> [WORK TO COMPLETE]:
From the blog post on steroids and Hall of Fame voting, copy out word for word everything from "I'm not holier" down to "least gets consideration.".

* Begin SOURCE PASSAGE *

SocraticGadfly: De-factoring steroids from possible HOF candidates

January 08, 2011

De-factoring steroids from possible HOF candidates

I'm not holier than thou on the issue of steroids in baseball. My take is, how much did roiding, in my estimation, boost a particular suspect player's career. If I think I can reasonably factor that out, AND get some contrition, I will at least be open to voting a player into the Hall of Fame.

For example? Rafael Palmeiro is a "high borderline," still, with 350 HR, 450 2B, and a WAR around 55 or so. Raffy probably goes .360/.500/.860 on OBP/SLG/OPS. 1,500 runs and 1,700 RBIs. Of course, his oWAR might fall below 60. That's the hesitation point. Is Raffy a higher-grade Harold Baines without steroids? I wouldn't argue against that. But, he at least gets consideration.

* End SOURCE PASSAGE *
* Begin DATA SHOWN *

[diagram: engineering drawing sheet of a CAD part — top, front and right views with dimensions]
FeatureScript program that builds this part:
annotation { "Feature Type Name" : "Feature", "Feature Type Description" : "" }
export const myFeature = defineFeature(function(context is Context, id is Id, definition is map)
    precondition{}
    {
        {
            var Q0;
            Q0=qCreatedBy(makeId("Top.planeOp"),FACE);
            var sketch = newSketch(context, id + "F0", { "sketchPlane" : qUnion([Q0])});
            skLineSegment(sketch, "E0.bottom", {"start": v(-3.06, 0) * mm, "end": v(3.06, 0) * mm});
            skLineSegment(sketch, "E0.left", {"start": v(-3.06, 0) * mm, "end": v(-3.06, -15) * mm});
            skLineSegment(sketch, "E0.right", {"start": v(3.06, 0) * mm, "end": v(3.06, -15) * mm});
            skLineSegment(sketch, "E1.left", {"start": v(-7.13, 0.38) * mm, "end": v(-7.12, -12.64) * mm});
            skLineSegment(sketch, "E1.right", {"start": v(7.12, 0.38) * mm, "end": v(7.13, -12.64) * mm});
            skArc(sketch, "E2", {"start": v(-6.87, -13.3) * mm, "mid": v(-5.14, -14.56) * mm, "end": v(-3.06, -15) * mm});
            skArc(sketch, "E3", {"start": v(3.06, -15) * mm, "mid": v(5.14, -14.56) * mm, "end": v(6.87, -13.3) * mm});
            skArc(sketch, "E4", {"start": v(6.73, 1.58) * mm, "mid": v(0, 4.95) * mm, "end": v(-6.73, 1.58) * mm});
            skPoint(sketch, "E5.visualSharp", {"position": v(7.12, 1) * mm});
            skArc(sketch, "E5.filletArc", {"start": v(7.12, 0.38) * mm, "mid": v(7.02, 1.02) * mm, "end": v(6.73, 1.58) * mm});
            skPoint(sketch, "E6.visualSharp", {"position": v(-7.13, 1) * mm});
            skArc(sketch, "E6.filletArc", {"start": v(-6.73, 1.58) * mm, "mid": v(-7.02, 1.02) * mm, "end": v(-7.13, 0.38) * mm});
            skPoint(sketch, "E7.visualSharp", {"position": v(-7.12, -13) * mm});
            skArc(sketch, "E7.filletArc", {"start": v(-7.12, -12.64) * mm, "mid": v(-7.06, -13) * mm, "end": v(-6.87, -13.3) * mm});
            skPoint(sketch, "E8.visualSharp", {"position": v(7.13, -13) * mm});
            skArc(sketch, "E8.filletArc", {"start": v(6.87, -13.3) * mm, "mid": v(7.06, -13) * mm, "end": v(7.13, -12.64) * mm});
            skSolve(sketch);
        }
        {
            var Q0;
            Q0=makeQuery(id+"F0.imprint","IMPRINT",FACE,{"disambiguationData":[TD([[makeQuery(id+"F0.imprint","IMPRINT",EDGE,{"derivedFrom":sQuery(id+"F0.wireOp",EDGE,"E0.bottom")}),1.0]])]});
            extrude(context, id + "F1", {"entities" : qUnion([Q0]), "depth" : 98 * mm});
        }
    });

* End DATA SHOWN *

> [FINISHED EXERCISE]:
I'm not holier than thou on the issue of steroids in baseball. My take is, how much did roiding, in my estimation, boost a particular suspect player's career. If I think I can reasonably factor that out, AND get some contrition, I will at least be open to voting a player into the Hall of Fame.

For example? Rafael Palmeiro is a "high borderline," still, with 350 HR, 450 2B, and a WAR around 55 or so. Raffy probably goes .360/.500/.860 on OBP/SLG/OPS. 1,500 runs and 1,700 RBIs. Of course, his oWAR might fall below 60. That's the hesitation point. Is Raffy a higher-grade Harold Baines without steroids? I wouldn't argue against that. But, he at least gets consideration.